[Stored data]
====
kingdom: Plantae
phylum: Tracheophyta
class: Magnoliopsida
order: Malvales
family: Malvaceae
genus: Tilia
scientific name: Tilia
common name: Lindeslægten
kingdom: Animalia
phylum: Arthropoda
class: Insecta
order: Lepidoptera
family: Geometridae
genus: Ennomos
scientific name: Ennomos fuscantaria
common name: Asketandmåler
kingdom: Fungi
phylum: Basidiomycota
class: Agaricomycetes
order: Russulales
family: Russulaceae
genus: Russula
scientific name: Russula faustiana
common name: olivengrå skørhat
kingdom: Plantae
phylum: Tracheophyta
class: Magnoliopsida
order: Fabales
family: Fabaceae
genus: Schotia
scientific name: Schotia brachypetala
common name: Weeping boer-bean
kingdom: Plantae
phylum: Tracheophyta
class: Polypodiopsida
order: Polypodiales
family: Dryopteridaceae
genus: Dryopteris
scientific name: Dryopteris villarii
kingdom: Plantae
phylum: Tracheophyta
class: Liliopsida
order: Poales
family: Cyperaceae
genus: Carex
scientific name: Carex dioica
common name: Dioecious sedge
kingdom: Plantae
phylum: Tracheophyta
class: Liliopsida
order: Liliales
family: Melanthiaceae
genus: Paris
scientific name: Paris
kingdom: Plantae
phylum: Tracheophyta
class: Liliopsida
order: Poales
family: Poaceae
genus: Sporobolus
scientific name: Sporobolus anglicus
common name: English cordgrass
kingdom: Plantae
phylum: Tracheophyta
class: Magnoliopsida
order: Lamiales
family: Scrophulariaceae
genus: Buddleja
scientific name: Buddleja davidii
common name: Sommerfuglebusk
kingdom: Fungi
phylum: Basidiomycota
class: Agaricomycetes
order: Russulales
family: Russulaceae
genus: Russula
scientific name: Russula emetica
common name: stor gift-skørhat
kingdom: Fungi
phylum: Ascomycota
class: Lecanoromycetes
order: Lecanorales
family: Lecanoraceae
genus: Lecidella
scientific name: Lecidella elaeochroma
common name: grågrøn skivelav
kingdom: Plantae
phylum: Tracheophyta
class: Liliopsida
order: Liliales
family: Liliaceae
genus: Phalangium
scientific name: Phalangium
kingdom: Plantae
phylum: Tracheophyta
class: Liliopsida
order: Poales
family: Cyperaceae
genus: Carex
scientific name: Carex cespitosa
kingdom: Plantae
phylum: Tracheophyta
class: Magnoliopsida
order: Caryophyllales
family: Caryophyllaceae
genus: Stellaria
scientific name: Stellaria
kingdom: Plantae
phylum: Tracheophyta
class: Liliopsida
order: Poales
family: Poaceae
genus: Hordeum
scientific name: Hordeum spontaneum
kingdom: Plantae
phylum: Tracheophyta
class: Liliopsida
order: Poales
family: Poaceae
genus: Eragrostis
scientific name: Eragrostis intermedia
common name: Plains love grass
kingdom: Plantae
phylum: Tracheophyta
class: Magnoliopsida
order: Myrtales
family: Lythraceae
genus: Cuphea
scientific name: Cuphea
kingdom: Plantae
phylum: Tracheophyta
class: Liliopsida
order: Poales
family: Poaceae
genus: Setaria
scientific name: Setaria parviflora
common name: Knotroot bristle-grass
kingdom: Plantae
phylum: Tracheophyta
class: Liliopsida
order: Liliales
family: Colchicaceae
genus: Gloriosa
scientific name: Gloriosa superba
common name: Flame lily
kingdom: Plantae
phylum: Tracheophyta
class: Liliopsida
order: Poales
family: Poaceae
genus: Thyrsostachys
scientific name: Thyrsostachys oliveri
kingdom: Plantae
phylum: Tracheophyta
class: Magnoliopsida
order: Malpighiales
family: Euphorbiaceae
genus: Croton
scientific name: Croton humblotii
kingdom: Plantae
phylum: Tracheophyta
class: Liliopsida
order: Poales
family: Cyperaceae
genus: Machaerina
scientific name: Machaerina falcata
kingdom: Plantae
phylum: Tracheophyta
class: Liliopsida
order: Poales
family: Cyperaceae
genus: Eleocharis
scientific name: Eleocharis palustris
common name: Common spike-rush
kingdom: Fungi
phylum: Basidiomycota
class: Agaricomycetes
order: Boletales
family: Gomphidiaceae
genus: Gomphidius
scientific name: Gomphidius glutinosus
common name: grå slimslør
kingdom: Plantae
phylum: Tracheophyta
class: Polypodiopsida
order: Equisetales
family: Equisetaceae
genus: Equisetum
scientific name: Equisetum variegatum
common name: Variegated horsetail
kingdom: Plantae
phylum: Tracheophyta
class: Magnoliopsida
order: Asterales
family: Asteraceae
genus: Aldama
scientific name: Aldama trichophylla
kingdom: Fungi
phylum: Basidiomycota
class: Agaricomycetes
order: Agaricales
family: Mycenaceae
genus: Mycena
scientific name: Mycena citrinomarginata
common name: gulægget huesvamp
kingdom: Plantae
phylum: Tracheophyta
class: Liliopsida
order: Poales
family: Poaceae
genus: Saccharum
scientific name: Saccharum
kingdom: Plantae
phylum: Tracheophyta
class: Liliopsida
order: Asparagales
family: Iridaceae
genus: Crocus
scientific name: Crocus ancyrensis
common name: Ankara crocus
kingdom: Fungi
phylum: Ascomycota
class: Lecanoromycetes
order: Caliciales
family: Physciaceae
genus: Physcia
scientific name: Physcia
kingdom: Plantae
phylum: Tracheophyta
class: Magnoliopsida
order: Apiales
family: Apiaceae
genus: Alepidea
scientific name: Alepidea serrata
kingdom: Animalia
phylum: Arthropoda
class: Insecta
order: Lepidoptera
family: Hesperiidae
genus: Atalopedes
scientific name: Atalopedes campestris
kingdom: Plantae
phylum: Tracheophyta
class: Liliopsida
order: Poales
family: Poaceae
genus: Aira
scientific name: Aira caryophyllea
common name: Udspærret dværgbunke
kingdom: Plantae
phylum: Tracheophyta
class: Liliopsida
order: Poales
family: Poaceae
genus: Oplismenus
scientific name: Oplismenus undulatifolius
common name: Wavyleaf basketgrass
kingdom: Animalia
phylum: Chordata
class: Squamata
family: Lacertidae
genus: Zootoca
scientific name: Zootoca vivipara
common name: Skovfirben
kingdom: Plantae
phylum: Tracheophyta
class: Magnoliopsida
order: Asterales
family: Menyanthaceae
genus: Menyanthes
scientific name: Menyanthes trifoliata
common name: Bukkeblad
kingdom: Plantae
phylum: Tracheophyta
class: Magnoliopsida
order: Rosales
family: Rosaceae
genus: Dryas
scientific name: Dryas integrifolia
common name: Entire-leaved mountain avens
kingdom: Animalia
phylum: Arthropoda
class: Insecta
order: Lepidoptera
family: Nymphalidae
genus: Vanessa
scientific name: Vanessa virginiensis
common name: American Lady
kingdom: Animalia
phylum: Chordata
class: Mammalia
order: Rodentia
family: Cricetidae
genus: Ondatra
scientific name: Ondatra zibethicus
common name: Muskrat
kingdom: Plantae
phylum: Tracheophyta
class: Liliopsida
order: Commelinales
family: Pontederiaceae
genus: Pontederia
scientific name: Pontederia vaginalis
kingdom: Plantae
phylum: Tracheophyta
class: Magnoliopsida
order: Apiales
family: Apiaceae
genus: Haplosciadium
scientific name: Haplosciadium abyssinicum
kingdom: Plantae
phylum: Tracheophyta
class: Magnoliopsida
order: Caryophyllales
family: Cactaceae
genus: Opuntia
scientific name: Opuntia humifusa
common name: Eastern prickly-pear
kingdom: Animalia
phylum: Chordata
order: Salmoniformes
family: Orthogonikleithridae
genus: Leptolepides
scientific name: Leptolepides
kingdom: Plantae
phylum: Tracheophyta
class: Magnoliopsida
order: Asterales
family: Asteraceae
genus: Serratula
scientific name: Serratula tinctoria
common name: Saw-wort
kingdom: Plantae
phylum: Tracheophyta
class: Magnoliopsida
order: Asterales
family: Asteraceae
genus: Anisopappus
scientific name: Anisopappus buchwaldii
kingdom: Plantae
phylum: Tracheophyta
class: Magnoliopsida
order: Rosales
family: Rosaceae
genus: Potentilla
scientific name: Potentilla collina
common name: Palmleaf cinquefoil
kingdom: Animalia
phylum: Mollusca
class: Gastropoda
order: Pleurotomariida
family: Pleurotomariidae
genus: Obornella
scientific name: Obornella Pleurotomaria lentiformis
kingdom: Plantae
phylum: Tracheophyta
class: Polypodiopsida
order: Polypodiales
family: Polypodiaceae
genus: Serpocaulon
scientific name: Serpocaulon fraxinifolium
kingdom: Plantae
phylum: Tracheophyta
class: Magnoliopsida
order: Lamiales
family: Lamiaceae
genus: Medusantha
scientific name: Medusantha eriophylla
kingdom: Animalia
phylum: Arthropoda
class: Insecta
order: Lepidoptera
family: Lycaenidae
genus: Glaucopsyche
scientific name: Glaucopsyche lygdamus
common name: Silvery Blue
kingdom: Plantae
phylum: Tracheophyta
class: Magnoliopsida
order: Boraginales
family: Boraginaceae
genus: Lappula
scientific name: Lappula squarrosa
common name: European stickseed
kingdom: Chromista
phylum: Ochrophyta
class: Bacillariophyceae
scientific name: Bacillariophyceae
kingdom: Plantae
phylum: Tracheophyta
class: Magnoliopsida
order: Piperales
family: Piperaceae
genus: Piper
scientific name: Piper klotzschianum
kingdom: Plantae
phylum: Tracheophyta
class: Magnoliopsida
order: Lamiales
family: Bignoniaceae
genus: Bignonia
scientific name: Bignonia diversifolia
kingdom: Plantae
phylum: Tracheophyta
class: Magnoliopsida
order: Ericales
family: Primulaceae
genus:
====
[Exercise objective]:
Rewrite the stretch of the material from the line containing "genus: Ondatra" through the line containing "family: Cactaceae", replacing "scientific name" with "taxon name" and leaving everything else unchanged. Give only those lines.

[Answer to this exercise]:
genus: Ondatra
taxon name: Ondatra zibethicus
common name: Muskrat
kingdom: Plantae
phylum: Tracheophyta
class: Liliopsida
order: Commelinales
family: Pontederiaceae
genus: Pontederia
taxon name: Pontederia vaginalis
kingdom: Plantae
phylum: Tracheophyta
class: Magnoliopsida
order: Apiales
family: Apiaceae
genus: Haplosciadium
taxon name: Haplosciadium abyssinicum
kingdom: Plantae
phylum: Tracheophyta
class: Magnoliopsida
order: Caryophyllales
family: Cactaceae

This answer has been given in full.